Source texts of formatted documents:
_ _ _ _
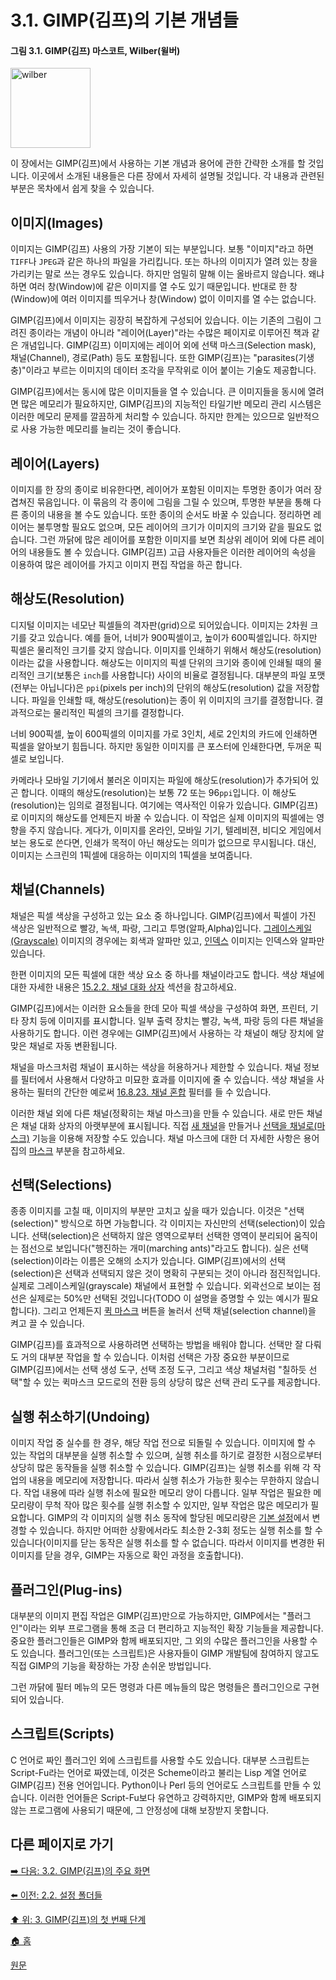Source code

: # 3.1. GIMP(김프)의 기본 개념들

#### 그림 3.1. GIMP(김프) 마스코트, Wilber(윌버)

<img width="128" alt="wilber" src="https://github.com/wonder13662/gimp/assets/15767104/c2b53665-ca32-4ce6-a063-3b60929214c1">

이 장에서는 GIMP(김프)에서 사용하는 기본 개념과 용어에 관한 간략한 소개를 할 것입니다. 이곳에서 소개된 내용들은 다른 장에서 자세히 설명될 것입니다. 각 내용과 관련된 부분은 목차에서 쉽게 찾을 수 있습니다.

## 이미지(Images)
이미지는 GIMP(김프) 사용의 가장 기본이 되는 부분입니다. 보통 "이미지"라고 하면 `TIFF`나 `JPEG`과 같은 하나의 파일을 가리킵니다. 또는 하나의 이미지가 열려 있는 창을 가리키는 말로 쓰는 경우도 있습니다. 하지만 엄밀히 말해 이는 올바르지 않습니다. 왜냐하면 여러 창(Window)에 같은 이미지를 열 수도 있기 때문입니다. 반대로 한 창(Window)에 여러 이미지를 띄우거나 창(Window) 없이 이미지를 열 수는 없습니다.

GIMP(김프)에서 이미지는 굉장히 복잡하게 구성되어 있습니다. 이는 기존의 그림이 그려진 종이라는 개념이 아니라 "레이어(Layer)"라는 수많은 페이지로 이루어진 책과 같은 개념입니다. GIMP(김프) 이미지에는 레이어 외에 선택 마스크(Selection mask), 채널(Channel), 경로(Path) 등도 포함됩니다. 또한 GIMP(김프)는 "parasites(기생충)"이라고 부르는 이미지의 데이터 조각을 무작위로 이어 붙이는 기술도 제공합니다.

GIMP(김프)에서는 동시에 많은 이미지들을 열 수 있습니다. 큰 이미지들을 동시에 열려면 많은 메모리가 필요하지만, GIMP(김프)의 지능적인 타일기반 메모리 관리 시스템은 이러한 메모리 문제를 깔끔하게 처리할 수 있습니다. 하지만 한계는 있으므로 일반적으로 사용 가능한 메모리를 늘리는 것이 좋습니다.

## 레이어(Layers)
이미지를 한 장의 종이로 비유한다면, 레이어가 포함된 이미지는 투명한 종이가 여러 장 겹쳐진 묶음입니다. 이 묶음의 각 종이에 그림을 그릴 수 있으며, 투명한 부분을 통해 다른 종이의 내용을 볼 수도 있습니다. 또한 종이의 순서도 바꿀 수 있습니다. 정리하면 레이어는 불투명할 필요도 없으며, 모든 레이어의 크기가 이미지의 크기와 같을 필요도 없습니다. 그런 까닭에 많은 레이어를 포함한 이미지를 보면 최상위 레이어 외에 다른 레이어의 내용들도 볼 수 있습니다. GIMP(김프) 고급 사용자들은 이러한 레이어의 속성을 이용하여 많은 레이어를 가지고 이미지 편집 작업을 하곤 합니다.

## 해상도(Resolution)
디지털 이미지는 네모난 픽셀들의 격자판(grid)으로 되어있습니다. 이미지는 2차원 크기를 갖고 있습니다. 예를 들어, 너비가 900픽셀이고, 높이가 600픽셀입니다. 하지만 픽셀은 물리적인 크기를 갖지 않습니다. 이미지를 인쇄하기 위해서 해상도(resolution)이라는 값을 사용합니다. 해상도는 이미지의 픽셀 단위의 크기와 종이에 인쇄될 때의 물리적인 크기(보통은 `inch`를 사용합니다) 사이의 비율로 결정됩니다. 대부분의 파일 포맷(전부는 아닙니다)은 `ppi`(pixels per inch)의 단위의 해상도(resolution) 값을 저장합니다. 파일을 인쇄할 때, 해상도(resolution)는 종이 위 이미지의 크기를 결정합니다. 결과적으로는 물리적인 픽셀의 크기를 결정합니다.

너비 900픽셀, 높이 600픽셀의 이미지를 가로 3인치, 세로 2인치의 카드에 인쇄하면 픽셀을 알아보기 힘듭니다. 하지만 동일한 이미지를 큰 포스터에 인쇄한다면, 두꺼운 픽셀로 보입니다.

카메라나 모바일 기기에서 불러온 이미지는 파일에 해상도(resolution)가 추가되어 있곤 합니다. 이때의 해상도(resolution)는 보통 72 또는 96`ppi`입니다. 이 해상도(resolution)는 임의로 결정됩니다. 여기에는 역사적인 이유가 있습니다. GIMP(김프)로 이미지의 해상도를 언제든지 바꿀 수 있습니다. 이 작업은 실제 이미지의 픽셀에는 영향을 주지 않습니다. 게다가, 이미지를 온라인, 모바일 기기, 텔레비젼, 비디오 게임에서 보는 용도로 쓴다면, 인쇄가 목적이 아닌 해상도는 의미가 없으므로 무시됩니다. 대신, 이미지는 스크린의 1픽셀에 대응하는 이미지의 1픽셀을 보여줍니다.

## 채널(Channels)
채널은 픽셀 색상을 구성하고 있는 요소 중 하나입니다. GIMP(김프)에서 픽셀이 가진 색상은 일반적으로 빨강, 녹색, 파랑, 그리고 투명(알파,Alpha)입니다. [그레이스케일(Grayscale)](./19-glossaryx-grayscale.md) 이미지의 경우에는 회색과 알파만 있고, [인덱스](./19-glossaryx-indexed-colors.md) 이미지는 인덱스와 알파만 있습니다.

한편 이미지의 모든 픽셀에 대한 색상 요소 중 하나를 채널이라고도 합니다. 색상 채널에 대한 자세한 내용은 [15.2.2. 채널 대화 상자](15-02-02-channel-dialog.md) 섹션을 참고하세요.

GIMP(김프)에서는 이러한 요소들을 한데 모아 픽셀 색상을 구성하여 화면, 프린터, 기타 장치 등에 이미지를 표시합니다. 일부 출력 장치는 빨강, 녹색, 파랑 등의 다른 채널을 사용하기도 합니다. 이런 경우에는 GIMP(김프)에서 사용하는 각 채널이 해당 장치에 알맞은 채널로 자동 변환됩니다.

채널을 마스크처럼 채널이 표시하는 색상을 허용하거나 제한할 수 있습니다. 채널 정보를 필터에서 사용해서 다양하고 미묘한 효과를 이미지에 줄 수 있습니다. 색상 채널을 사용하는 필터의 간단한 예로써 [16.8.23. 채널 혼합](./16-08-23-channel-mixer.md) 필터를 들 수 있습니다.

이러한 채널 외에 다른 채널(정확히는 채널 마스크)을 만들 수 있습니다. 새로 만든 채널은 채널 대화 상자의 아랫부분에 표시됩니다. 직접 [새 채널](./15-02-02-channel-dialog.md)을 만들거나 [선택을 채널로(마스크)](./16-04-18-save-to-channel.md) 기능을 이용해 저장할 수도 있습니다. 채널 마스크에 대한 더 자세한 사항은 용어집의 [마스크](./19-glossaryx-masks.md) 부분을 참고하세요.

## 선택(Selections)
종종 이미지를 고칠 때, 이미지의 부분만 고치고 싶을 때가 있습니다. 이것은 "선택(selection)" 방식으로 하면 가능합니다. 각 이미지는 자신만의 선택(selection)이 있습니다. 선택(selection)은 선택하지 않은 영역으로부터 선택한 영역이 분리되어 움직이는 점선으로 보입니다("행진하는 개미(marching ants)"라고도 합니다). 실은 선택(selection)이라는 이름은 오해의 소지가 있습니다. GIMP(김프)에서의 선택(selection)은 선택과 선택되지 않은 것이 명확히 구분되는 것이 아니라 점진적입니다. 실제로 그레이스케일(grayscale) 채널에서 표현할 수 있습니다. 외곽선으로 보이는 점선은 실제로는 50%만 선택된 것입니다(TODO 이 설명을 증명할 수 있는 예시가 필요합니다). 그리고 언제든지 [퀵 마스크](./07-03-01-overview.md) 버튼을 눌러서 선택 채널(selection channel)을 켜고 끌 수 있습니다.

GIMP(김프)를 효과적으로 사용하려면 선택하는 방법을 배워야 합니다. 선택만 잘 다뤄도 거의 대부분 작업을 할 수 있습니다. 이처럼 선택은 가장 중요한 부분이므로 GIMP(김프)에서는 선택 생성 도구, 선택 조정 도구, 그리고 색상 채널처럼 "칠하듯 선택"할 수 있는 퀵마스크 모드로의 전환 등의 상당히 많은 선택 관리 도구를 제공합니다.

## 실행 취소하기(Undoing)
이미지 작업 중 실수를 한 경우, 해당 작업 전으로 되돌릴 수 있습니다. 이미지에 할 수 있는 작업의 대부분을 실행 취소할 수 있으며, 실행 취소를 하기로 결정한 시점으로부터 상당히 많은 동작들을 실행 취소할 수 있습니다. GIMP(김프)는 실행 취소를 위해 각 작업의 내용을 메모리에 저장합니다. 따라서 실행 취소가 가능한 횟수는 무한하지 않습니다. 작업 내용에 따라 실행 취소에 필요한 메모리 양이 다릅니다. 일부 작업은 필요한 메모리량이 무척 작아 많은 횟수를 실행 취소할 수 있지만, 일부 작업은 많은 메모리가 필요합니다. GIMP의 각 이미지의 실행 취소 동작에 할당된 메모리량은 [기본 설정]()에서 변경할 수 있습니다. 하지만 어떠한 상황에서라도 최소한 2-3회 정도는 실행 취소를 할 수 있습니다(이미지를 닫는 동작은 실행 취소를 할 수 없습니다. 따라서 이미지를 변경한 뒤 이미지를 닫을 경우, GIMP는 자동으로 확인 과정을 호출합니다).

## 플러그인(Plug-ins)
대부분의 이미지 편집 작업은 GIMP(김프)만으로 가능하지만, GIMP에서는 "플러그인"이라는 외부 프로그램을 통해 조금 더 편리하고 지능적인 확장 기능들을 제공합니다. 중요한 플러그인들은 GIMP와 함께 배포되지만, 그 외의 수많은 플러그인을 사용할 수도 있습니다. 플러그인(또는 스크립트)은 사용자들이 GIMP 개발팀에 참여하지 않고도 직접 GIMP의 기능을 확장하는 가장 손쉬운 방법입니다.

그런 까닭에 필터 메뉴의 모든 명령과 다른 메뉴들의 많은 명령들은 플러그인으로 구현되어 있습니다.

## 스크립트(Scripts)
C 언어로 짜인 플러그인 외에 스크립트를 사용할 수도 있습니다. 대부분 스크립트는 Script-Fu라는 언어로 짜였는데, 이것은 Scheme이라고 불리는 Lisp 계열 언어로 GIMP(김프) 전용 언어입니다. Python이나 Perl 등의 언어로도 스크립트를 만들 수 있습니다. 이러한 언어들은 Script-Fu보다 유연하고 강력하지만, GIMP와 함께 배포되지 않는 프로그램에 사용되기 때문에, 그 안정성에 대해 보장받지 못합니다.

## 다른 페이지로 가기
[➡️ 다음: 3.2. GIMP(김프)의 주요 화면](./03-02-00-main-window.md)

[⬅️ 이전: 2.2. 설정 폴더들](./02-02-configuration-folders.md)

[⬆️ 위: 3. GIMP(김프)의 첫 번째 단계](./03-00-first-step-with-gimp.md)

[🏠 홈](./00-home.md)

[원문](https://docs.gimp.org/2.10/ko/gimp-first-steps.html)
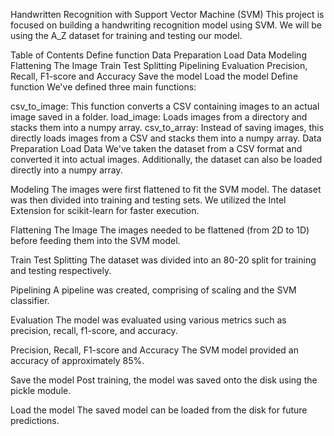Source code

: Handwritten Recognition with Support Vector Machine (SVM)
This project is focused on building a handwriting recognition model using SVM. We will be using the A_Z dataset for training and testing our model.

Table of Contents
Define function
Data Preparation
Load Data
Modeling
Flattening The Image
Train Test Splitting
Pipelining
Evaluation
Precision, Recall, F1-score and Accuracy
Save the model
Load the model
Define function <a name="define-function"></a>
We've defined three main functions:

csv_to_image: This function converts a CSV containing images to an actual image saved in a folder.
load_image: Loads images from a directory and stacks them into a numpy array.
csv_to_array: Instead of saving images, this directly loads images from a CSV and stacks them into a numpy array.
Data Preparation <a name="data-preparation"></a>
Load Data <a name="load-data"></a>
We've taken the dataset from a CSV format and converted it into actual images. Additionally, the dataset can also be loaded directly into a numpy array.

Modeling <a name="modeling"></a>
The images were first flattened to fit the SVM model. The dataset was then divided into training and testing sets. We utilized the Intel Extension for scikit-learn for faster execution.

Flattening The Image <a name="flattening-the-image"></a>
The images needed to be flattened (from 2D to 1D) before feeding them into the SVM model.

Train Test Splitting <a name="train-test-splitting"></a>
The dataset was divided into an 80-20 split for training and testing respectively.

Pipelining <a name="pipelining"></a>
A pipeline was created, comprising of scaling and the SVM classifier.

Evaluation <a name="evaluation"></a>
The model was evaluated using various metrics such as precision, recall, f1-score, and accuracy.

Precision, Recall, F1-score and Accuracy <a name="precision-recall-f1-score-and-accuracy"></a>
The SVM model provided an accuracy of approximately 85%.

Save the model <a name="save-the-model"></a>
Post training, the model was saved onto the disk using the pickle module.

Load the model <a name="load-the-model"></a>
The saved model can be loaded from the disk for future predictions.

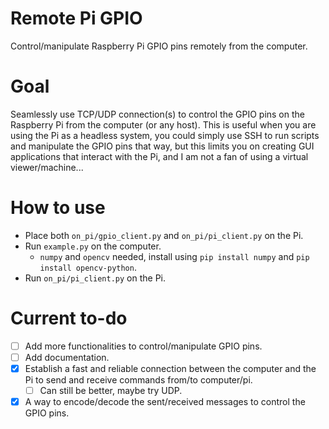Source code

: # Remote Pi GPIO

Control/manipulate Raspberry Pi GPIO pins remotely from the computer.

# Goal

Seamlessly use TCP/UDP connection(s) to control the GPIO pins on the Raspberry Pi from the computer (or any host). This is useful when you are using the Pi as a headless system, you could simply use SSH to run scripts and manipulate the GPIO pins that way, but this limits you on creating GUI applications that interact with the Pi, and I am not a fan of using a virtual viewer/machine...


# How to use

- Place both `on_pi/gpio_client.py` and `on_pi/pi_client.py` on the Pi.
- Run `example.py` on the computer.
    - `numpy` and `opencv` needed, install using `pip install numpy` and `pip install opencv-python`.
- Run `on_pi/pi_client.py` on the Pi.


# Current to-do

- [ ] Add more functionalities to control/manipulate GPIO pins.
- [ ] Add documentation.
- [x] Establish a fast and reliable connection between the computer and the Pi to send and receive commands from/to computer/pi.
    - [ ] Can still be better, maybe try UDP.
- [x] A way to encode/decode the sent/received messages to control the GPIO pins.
_ _ _ _
▸ Your instructions:
Which lines above run from the one containing "## 스크립트(Scripts)" to the one containing "## 다른 페이지로 가기"? Give them again exactly, both ends included.

▸ Exercise answer:
## 스크립트(Scripts)
C 언어로 짜인 플러그인 외에 스크립트를 사용할 수도 있습니다. 대부분 스크립트는 Script-Fu라는 언어로 짜였는데, 이것은 Scheme이라고 불리는 Lisp 계열 언어로 GIMP(김프) 전용 언어입니다. Python이나 Perl 등의 언어로도 스크립트를 만들 수 있습니다. 이러한 언어들은 Script-Fu보다 유연하고 강력하지만, GIMP와 함께 배포되지 않는 프로그램에 사용되기 때문에, 그 안정성에 대해 보장받지 못합니다.

## 다른 페이지로 가기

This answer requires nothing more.